• **What is expected**
Quote the material below verbatim, line for line, and leave the pictures out.

• **Input records**
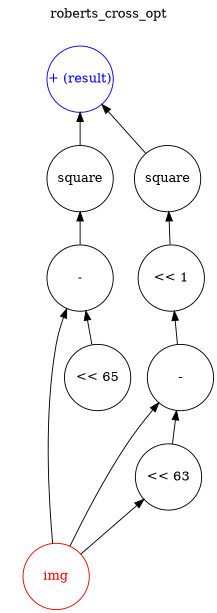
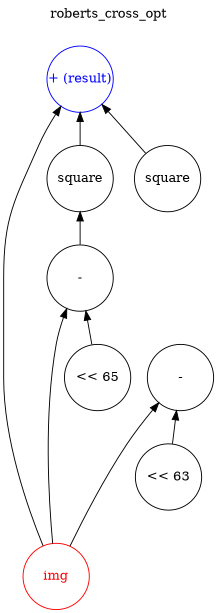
  digraph {
    label=roberts_cross_opt
    labelloc=t
    node [color=black fontcolor=black margin=0 shape=circle style=solid]
    edge [dir=back]
    n1 [color=red fontcolor=red label=img width=1]
    n2 [label="<< 65" width=1]
    n3 [label="-" width=1]
    n4 [label=square width=1]
    n5 [label="<< 63" width=1]
    n6 [label="-" width=1]
-   n7 [label="<< 1" width=1]
    n8 [label=square width=1]
    n9 [color=blue fontcolor=blue label="+ (result)" width=1]
    n3 -> n1
    n3 -> n2
    n4 -> n3
-   n5 -> n1
+   n9 -> n1
    n6 -> n1
    n6 -> n5
-   n7 -> n6
-   n8 -> n7
    n9 -> n4
    n9 -> n8
  }
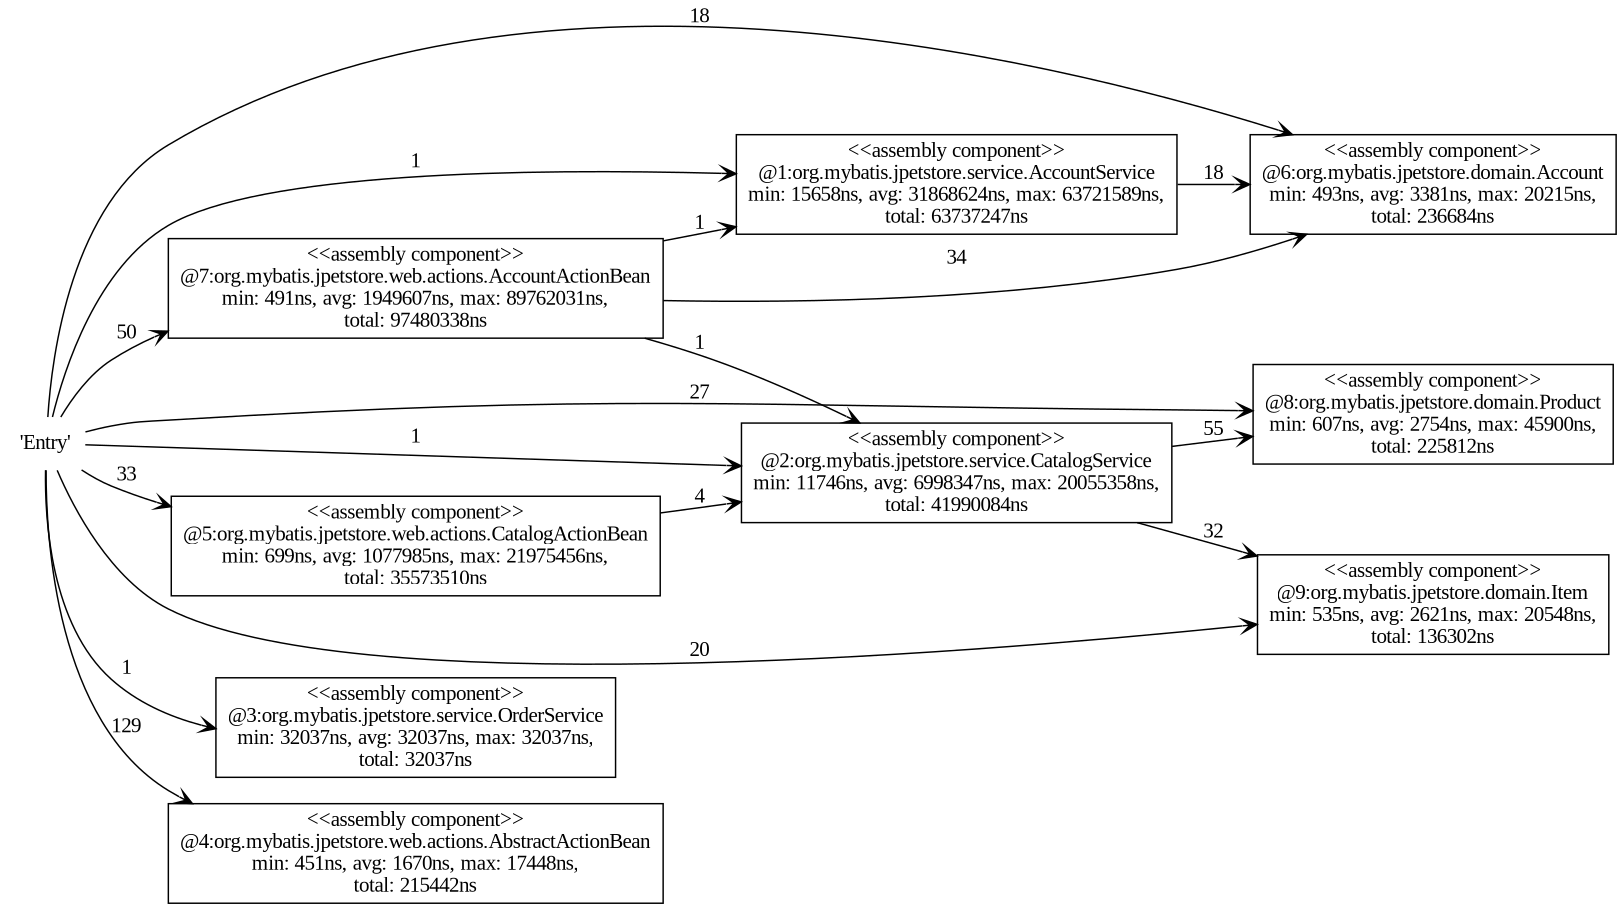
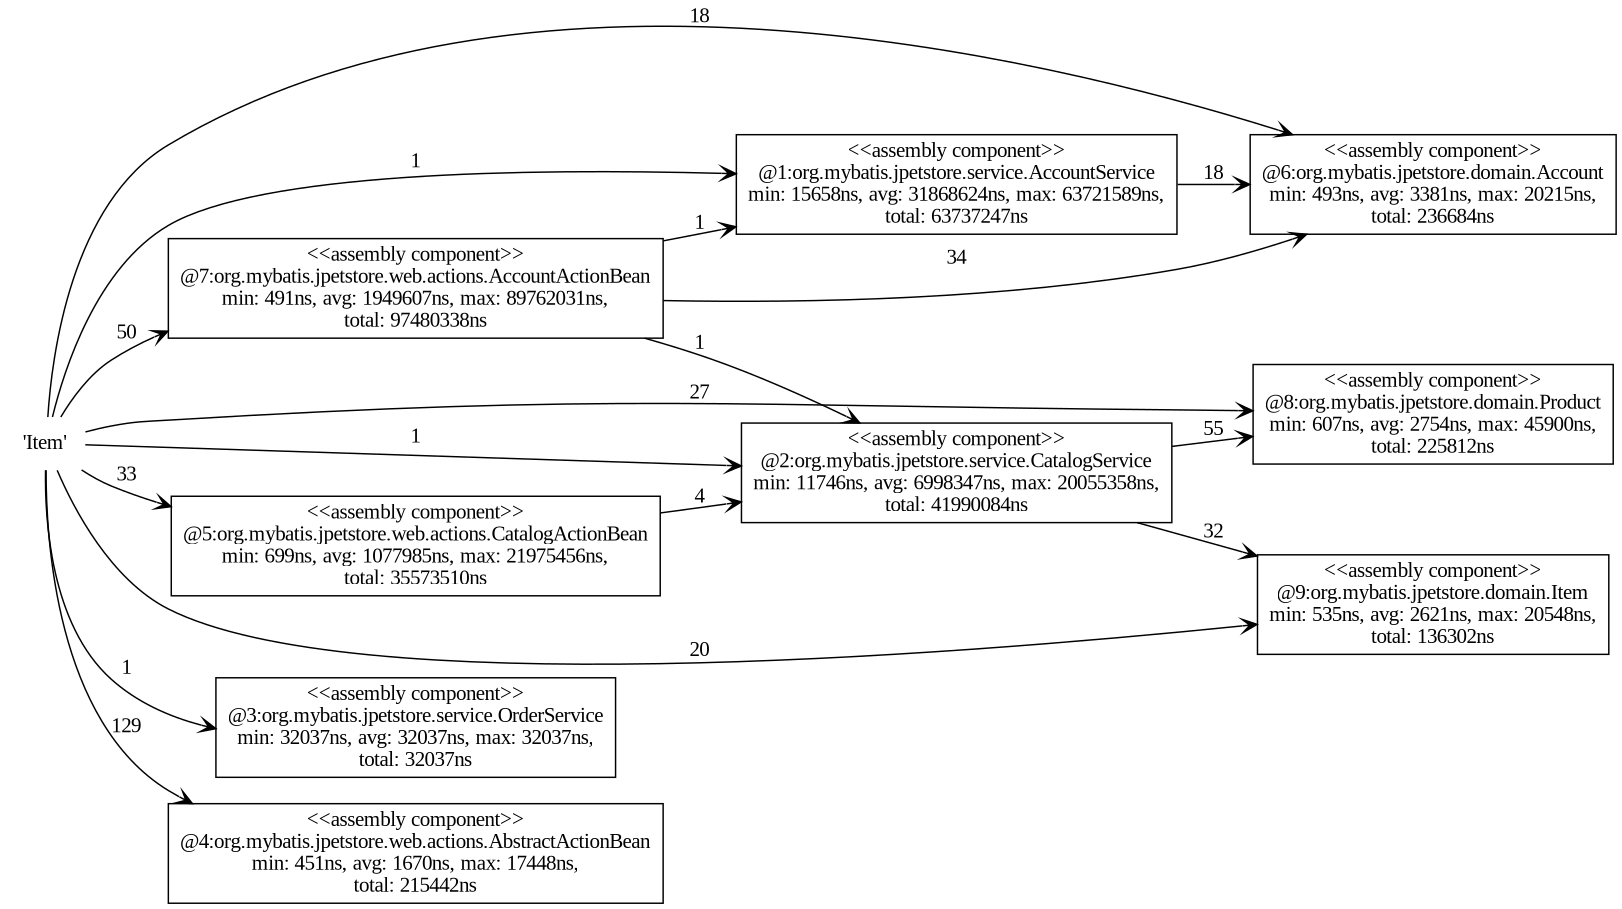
  digraph {
    rankdir=LR
    fontname="Liberation Serif"
    node [shape=box fontname="Liberation Serif" color="#000000" fillcolor=white style=filled]
    edge [arrowhead=open color="#000000" style=solid fontname="Liberation Serif"]
-   n1 [label="'Entry'" shape=none color="" fillcolor="" style=""]
+   n1 [label="'Item'" shape=none color="" fillcolor="" style=""]
    n2 [label="<<assembly component>>\n@1:org.mybatis.jpetstore.service.AccountService\nmin: 15658ns, avg: 31868624ns, max: 63721589ns,\ntotal: 63737247ns"]
    n3 [label="<<assembly component>>\n@2:org.mybatis.jpetstore.service.CatalogService\nmin: 11746ns, avg: 6998347ns, max: 20055358ns,\ntotal: 41990084ns"]
    n4 [label="<<assembly component>>\n@3:org.mybatis.jpetstore.service.OrderService\nmin: 32037ns, avg: 32037ns, max: 32037ns,\ntotal: 32037ns"]
    n5 [label="<<assembly component>>\n@4:org.mybatis.jpetstore.web.actions.AbstractActionBean\nmin: 451ns, avg: 1670ns, max: 17448ns,\ntotal: 215442ns"]
    n6 [label="<<assembly component>>\n@5:org.mybatis.jpetstore.web.actions.CatalogActionBean\nmin: 699ns, avg: 1077985ns, max: 21975456ns,\ntotal: 35573510ns"]
    n7 [label="<<assembly component>>\n@6:org.mybatis.jpetstore.domain.Account\nmin: 493ns, avg: 3381ns, max: 20215ns,\ntotal: 236684ns"]
    n8 [label="<<assembly component>>\n@7:org.mybatis.jpetstore.web.actions.AccountActionBean\nmin: 491ns, avg: 1949607ns, max: 89762031ns,\ntotal: 97480338ns"]
    n9 [label="<<assembly component>>\n@8:org.mybatis.jpetstore.domain.Product\nmin: 607ns, avg: 2754ns, max: 45900ns,\ntotal: 225812ns"]
    n10 [label="<<assembly component>>\n@9:org.mybatis.jpetstore.domain.Item\nmin: 535ns, avg: 2621ns, max: 20548ns,\ntotal: 136302ns"]
    n1 -> n2 [label=1]
    n1 -> n3 [label=1]
    n1 -> n4 [label=1]
    n1 -> n5 [label=129]
    n1 -> n6 [label=33]
    n1 -> n7 [label=18]
    n1 -> n8 [label=50]
    n1 -> n9 [label=27]
    n1 -> n10 [label=20]
    n2 -> n7 [label=18]
    n3 -> n9 [label=55]
    n3 -> n10 [label=32]
    n6 -> n3 [label=4]
    n8 -> n2 [label=1]
    n8 -> n3 [label=1]
    n8 -> n7 [label=34]
  }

• **Expected output**
  digraph {
    label=roberts_cross_opt
    labelloc=t
    node [color=black fontcolor=black margin=0 shape=circle style=solid]
    edge [dir=back]
    n1 [color=red fontcolor=red label=img width=1]
    n2 [label="<< 65" width=1]
    n3 [label="-" width=1]
    n4 [label=square width=1]
    n5 [label="<< 63" width=1]
    n6 [label="-" width=1]
-   n7 [label="<< 1" width=1]
    n8 [label=square width=1]
    n9 [color=blue fontcolor=blue label="+ (result)" width=1]
    n3 -> n1
    n3 -> n2
    n4 -> n3
-   n5 -> n1
+   n9 -> n1
    n6 -> n1
    n6 -> n5
-   n7 -> n6
-   n8 -> n7
    n9 -> n4
    n9 -> n8
  }
  digraph {
    rankdir=LR
    fontname="Liberation Serif"
    node [shape=box fontname="Liberation Serif" color="#000000" fillcolor=white style=filled]
    edge [arrowhead=open color="#000000" style=solid fontname="Liberation Serif"]
-   n1 [label="'Entry'" shape=none color="" fillcolor="" style=""]
+   n1 [label="'Item'" shape=none color="" fillcolor="" style=""]
    n2 [label="<<assembly component>>\n@1:org.mybatis.jpetstore.service.AccountService\nmin: 15658ns, avg: 31868624ns, max: 63721589ns,\ntotal: 63737247ns"]
    n3 [label="<<assembly component>>\n@2:org.mybatis.jpetstore.service.CatalogService\nmin: 11746ns, avg: 6998347ns, max: 20055358ns,\ntotal: 41990084ns"]
    n4 [label="<<assembly component>>\n@3:org.mybatis.jpetstore.service.OrderService\nmin: 32037ns, avg: 32037ns, max: 32037ns,\ntotal: 32037ns"]
    n5 [label="<<assembly component>>\n@4:org.mybatis.jpetstore.web.actions.AbstractActionBean\nmin: 451ns, avg: 1670ns, max: 17448ns,\ntotal: 215442ns"]
    n6 [label="<<assembly component>>\n@5:org.mybatis.jpetstore.web.actions.CatalogActionBean\nmin: 699ns, avg: 1077985ns, max: 21975456ns,\ntotal: 35573510ns"]
    n7 [label="<<assembly component>>\n@6:org.mybatis.jpetstore.domain.Account\nmin: 493ns, avg: 3381ns, max: 20215ns,\ntotal: 236684ns"]
    n8 [label="<<assembly component>>\n@7:org.mybatis.jpetstore.web.actions.AccountActionBean\nmin: 491ns, avg: 1949607ns, max: 89762031ns,\ntotal: 97480338ns"]
    n9 [label="<<assembly component>>\n@8:org.mybatis.jpetstore.domain.Product\nmin: 607ns, avg: 2754ns, max: 45900ns,\ntotal: 225812ns"]
    n10 [label="<<assembly component>>\n@9:org.mybatis.jpetstore.domain.Item\nmin: 535ns, avg: 2621ns, max: 20548ns,\ntotal: 136302ns"]
    n1 -> n2 [label=1]
    n1 -> n3 [label=1]
    n1 -> n4 [label=1]
    n1 -> n5 [label=129]
    n1 -> n6 [label=33]
    n1 -> n7 [label=18]
    n1 -> n8 [label=50]
    n1 -> n9 [label=27]
    n1 -> n10 [label=20]
    n2 -> n7 [label=18]
    n3 -> n9 [label=55]
    n3 -> n10 [label=32]
    n6 -> n3 [label=4]
    n8 -> n2 [label=1]
    n8 -> n3 [label=1]
    n8 -> n7 [label=34]
  }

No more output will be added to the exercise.